The collaboration brings together proprietary technologies including customized biomedical swine from Recombinetics’ regenerative medicine division, Regenevida, and quality control processes and high-quality stem cells from ReGen Theranostics. Project leads are Dr. Timothy Nelson, M.D., Ph.D. from Mayo Clinic and Dan Carlson, Ph.D., Recombinetics’ Senior Vice President of Research and Development.

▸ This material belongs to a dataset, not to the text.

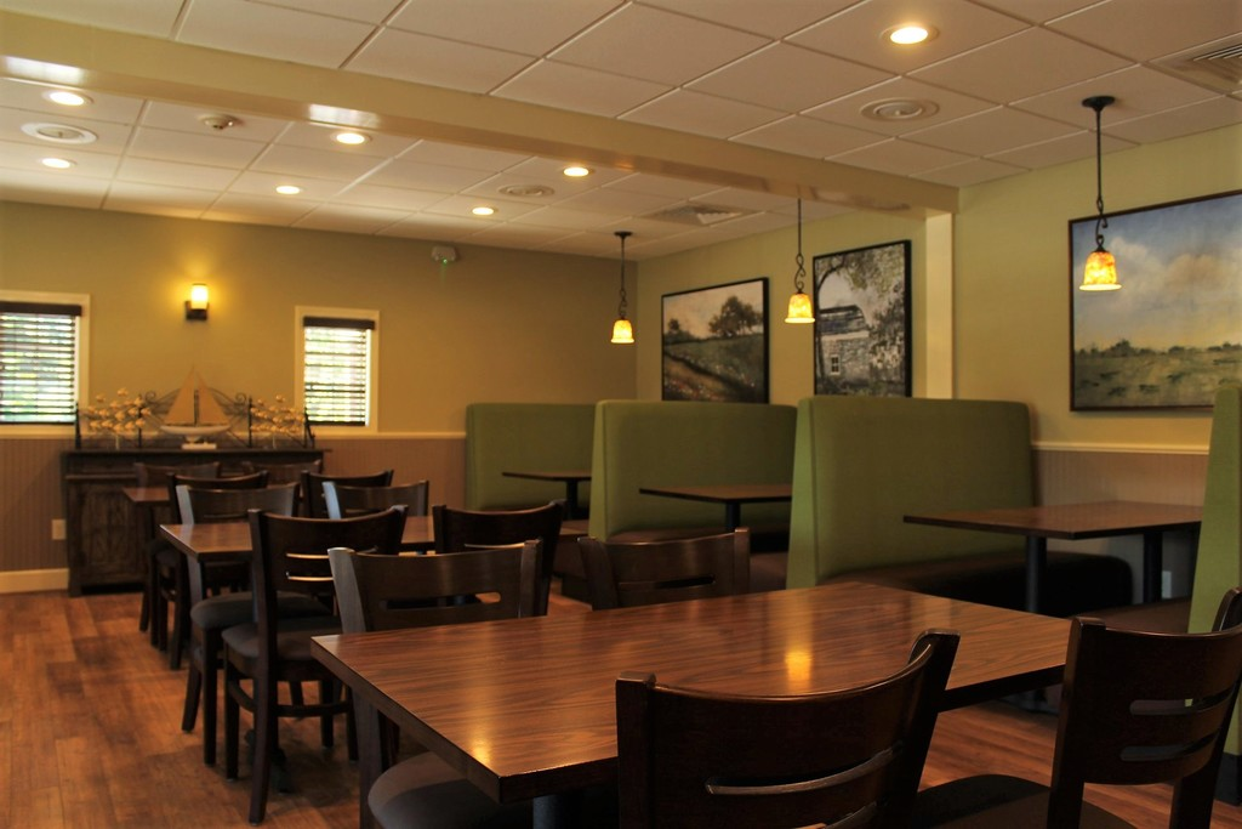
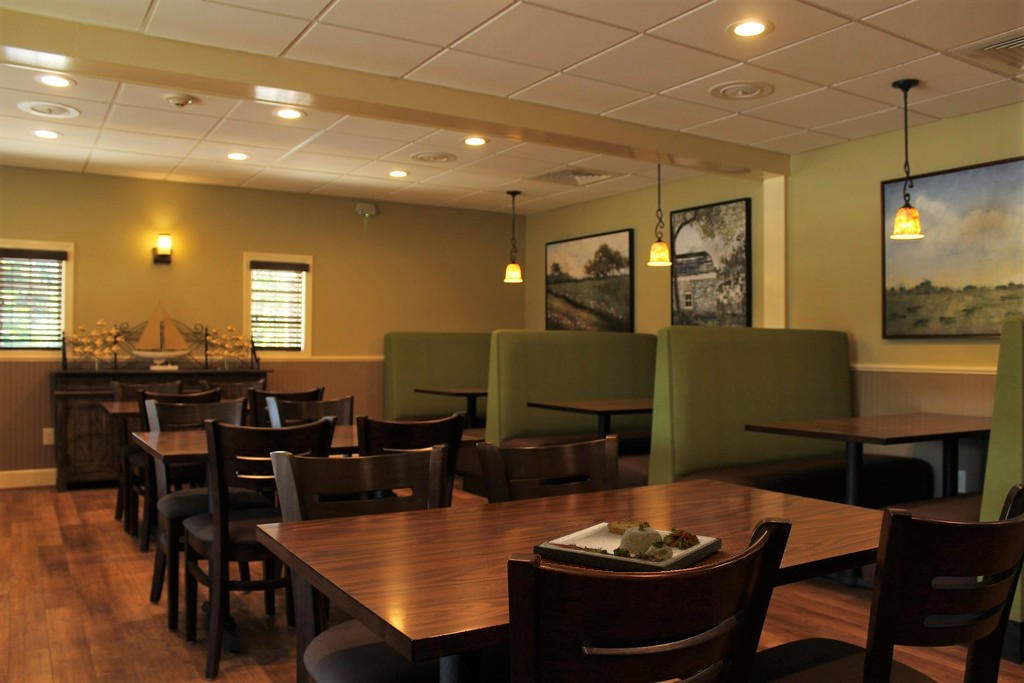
+ dinner plate [532,520,723,573]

“Today, only a small percentage of individuals requiring a transplant are matched with the right donor and those transplant recipients often face a life of anti-rejection drugs that come with serious side effects. With Mayo Clinic, we are working to create an abundant supply of patient-specific cellular products and reduce patient complications associated with organ tissue rejection,” says Tammy Lee, President and CEO of Recombinetics.
Carlson added, “Recombinetics’ gene-editing expertise in creating customized, surrogate pigs for humanized disease and tissue transplant models will provide the necessary environment to grow safe and transplantable tissues for human use. By working with Dr. Nelson and the innovative team at Mayo Clinic, we can co-develop a state-of-the-art pig production system for human tissue exo-transplantation.”
“Creating tissues using stem cells is an engineering problem. We have the technology; we have the vision; we have the unmet needs. We are pleased to collaborate with Recombinetics on this ground-breaking work,” said Dr. Nelson.